Last night I watched the Transit of Venus, live, on the NASA cam, 
sitting in front of my computer screen, in wonder and amazement and I thought of him.

Wonder, amazement, joy.

thank you Mr. Bradbury. for helping me remember how to be human.


----------



## Flying Crane (Jun 6, 2012)

Mr. Bradbury is one of my absolute favorite authors, his short stories, especially those from the 1950s and 1960s are stunning.  The imagination that he had, where he could write a short story and pull forth these intense feelings from me when I was reading them, unlike any other author.  

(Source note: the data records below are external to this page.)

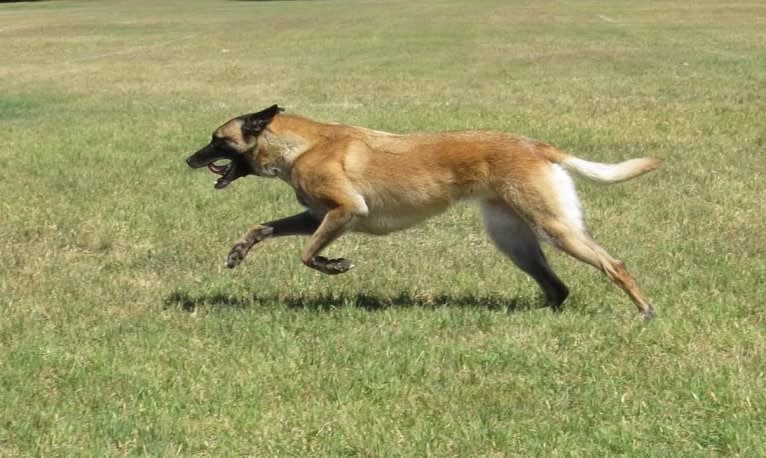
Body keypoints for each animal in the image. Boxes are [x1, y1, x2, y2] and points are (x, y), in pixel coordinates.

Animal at [186, 105, 660, 316]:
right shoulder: (315, 216)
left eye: (216, 138)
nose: (187, 159)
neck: (304, 145)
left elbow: (307, 255)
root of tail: (536, 146)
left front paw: (334, 265)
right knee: (557, 287)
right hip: (514, 240)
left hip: (553, 226)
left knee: (614, 264)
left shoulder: (345, 210)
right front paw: (238, 251)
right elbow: (262, 227)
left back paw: (645, 311)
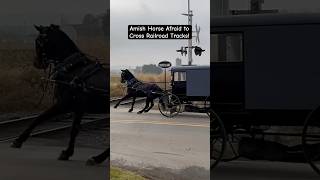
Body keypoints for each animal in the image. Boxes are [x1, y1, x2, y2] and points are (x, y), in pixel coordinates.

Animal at [10, 24, 109, 165]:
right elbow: (74, 129)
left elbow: (39, 118)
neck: (73, 69)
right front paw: (67, 152)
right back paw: (98, 158)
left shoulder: (63, 104)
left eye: (38, 41)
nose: (36, 62)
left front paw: (19, 140)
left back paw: (97, 158)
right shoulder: (78, 108)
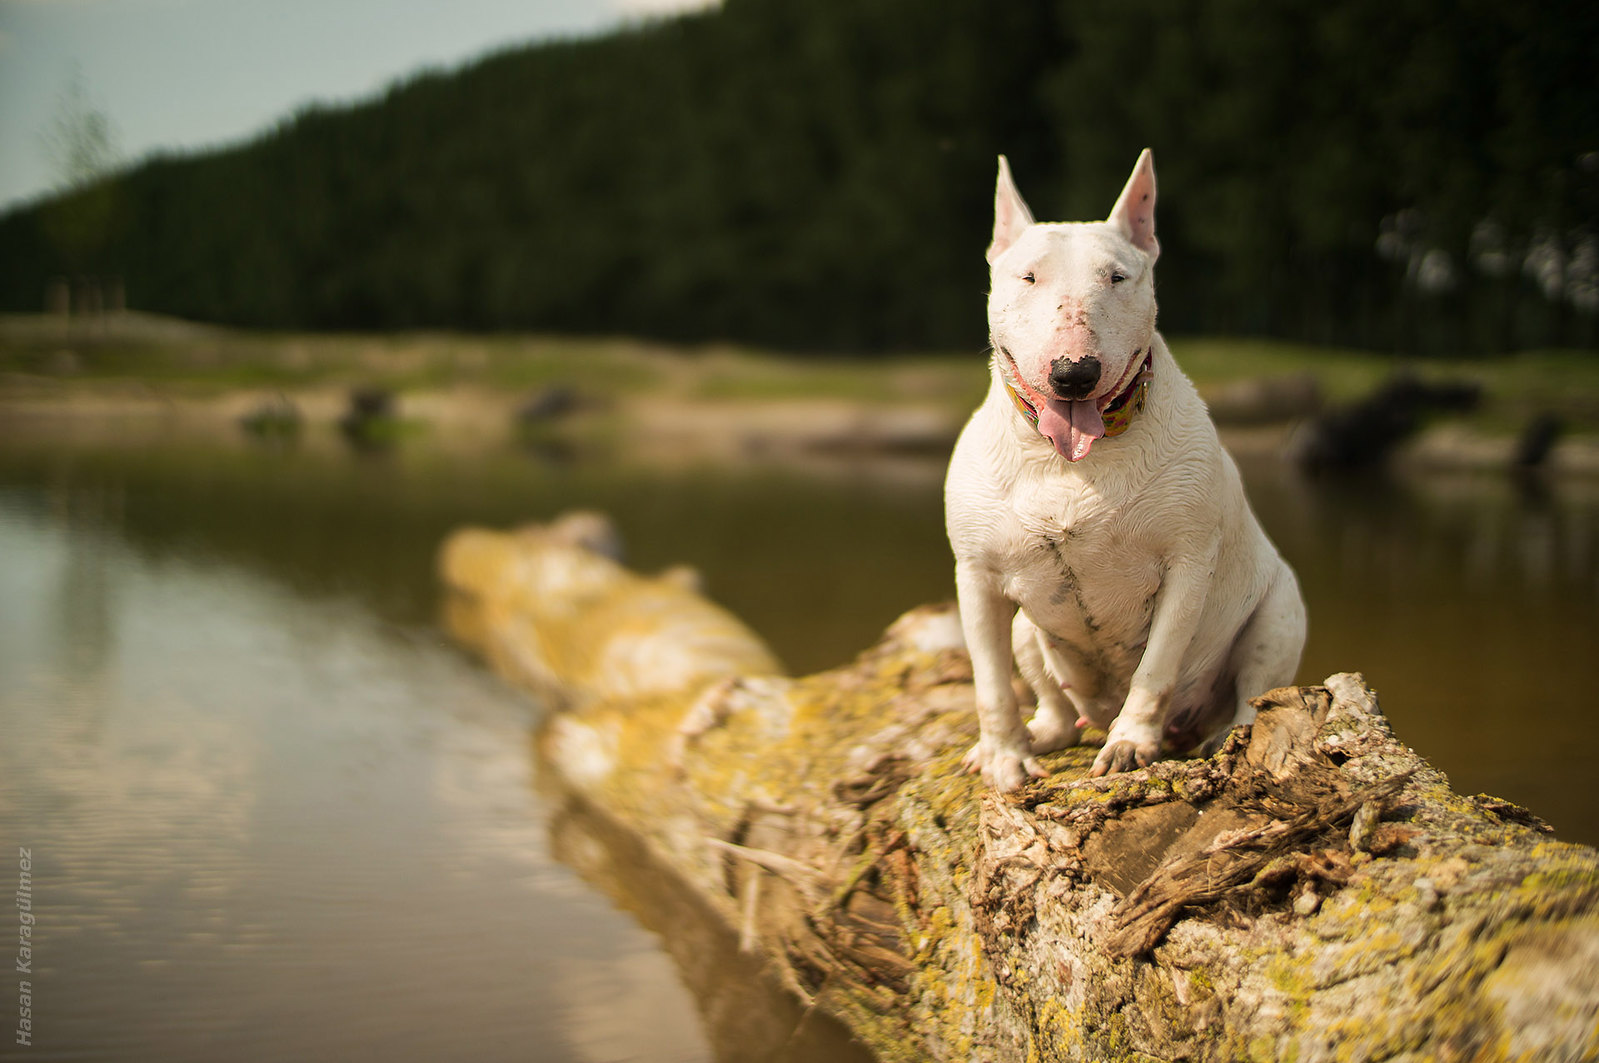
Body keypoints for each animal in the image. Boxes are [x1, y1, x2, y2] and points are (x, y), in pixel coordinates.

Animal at [940, 153, 1304, 792]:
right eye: (1027, 278)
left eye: (1117, 277)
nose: (1074, 373)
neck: (1067, 461)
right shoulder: (977, 576)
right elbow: (990, 684)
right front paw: (1004, 755)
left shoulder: (1187, 564)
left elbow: (1156, 668)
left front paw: (1131, 745)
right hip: (1028, 631)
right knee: (1057, 705)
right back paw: (1043, 734)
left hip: (1281, 614)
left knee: (1254, 694)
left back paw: (1222, 737)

I just finished Dandelion Wine a couple weeks ago, hadn't read it in years.  Brilliant book.

I will miss him.


----------



## Sukerkin (Jun 6, 2012)

I read The Golden Apples of the Sun short story collection in English Literature back when I was maybe thirteen.  Some of the stories in there have stuck with me all these years, which, in the end, is the true measure of the imaginative power of a writer.

Farewell, Mr. Bradbury.  If there is some form of life after this then I hope you are there realising that you have left a legacy back here with us that we shall not soon forget.


----------



## Flying Crane (Jun 6, 2012)

many of his short stories have been republished in various volumes, but I've got a whole shelf on my bookcase at home, essentially dedicated to his works.  I always liked his short stories the best, but Dandelion Wine and Something Wicked This Way Comes are excellent full novels.

The Martian Chronicles
The Illustrated Man
October Country
R is for Rocket
S is for Space
The Toynbee Convector

one of my favorite stories: The Fruit at the Bottom of the Bowl.

the list goes on and on.


----------



## Jenna (Jun 6, 2012)

aedrasteia said:


> thank you Mr. Bradbury. for helping me remember how to be human.

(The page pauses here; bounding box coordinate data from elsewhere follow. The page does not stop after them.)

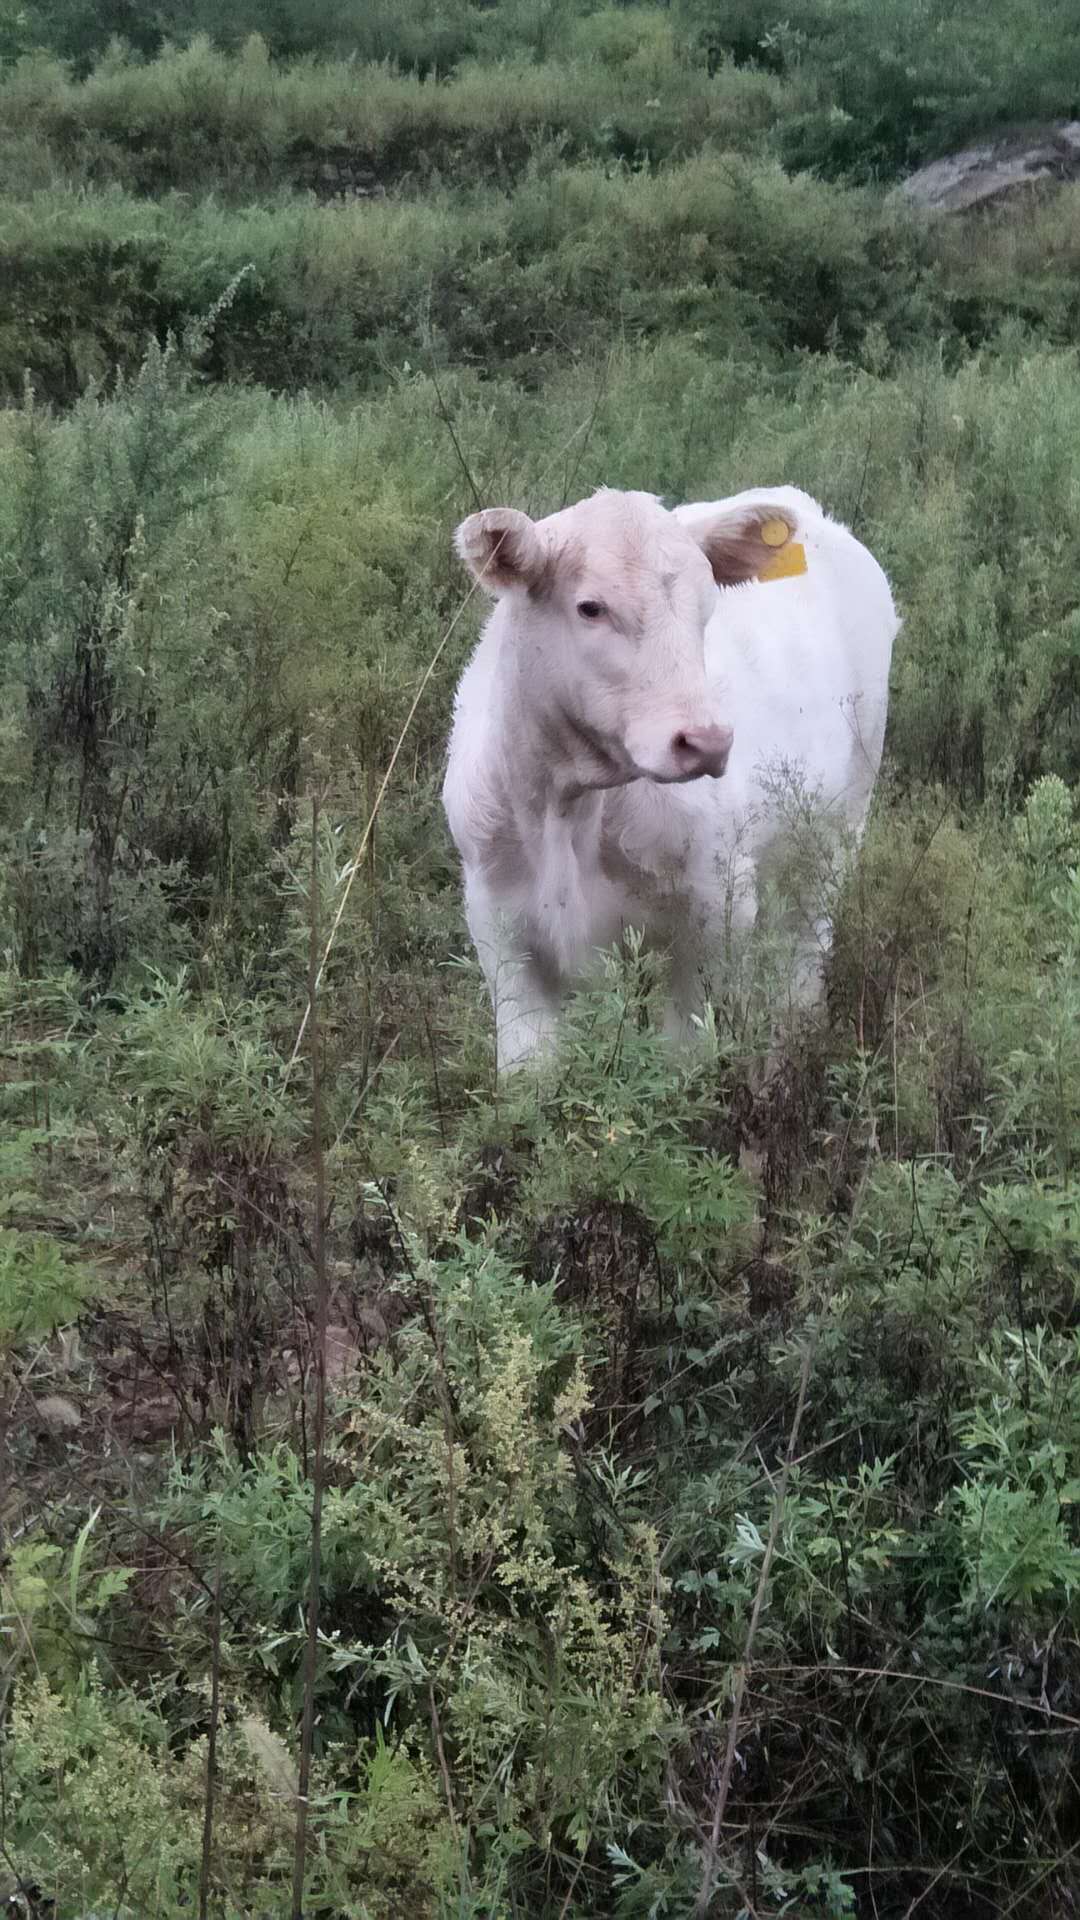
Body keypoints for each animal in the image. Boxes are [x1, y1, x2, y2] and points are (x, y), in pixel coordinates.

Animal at [441, 487, 895, 1075]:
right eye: (591, 607)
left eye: (706, 607)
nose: (707, 741)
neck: (570, 807)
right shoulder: (496, 918)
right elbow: (528, 1069)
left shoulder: (714, 906)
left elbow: (684, 1058)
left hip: (840, 826)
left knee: (803, 949)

How do you mean this A.. helping you remember how to be human? I do not mean to be nosey nor to digress..

Fahreheit 451 it is Ray Bradbury yes?? I remember reading this at school in sociology (and the film of it)


----------



## fyn5000 (Aug 3, 2012)

Goodbye Ray Bradbury and thanks for the stories ...


----------



## Yondanchris (Apr 22, 2013)

.


----------